[WORK REQUIRED] Put the lines of the records below into a numbered list, leaving out any blank lines. Take only those from the line with "family: Rhyparochromidae" to the line with "family: Hydroptilidae", both of those lines included.
▼▼▼
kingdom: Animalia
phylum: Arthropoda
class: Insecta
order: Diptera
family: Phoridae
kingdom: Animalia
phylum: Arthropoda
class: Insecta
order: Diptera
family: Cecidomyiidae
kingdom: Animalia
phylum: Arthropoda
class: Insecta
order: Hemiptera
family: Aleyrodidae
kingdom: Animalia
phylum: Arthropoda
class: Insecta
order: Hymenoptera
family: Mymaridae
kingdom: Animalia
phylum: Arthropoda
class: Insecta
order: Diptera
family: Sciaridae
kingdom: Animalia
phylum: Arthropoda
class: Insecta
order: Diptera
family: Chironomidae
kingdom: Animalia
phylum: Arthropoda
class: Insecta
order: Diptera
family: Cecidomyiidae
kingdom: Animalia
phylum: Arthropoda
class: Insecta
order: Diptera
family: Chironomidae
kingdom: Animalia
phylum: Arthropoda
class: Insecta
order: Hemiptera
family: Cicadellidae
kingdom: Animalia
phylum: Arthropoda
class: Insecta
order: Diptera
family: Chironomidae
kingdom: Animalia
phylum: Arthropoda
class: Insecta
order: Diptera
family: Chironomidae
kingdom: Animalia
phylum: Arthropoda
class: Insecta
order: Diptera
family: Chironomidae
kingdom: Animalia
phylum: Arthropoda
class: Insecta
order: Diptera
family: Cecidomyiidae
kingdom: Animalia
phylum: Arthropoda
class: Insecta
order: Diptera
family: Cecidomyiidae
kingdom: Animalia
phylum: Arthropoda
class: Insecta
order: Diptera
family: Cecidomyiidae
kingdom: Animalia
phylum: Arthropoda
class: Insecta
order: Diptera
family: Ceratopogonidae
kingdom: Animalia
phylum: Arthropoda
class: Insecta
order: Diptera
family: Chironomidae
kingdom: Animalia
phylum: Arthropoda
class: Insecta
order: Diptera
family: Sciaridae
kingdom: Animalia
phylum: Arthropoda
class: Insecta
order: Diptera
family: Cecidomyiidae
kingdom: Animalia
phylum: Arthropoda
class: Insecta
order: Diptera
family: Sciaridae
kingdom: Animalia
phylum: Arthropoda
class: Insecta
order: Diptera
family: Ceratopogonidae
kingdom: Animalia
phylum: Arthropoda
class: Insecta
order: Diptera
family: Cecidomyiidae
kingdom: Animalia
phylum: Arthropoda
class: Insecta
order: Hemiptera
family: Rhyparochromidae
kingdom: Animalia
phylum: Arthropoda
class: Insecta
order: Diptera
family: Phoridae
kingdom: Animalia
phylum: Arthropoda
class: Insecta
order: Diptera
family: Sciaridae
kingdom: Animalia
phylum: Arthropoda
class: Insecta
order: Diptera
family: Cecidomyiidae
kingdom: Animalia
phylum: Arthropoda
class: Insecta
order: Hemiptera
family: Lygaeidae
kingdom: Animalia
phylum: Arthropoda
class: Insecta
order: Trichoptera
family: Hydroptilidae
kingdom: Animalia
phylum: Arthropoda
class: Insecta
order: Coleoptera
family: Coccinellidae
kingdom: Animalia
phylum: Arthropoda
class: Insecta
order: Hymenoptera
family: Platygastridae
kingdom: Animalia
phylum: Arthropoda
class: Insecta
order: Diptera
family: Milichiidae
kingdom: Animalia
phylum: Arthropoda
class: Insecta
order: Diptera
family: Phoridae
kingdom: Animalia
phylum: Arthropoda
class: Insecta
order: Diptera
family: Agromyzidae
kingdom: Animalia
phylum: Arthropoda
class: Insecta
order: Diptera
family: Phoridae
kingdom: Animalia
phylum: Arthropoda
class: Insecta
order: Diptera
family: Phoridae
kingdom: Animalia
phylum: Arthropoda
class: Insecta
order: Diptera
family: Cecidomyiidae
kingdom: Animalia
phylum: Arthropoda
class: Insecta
▲▲▲
[ANSWER TO THIS PROBLEM]
1. family: Rhyparochromidae
2. kingdom: Animalia
3. phylum: Arthropoda
4. class: Insecta
5. order: Diptera
6. family: Phoridae
7. kingdom: Animalia
8. phylum: Arthropoda
9. class: Insecta
10. order: Diptera
11. family: Sciaridae
12. kingdom: Animalia
13. phylum: Arthropoda
14. class: Insecta
15. order: Diptera
16. family: Cecidomyiidae
17. kingdom: Animalia
18. phylum: Arthropoda
19. class: Insecta
20. order: Hemiptera
21. family: Lygaeidae
22. kingdom: Animalia
23. phylum: Arthropoda
24. class: Insecta
25. order: Trichoptera
26. family: Hydroptilidae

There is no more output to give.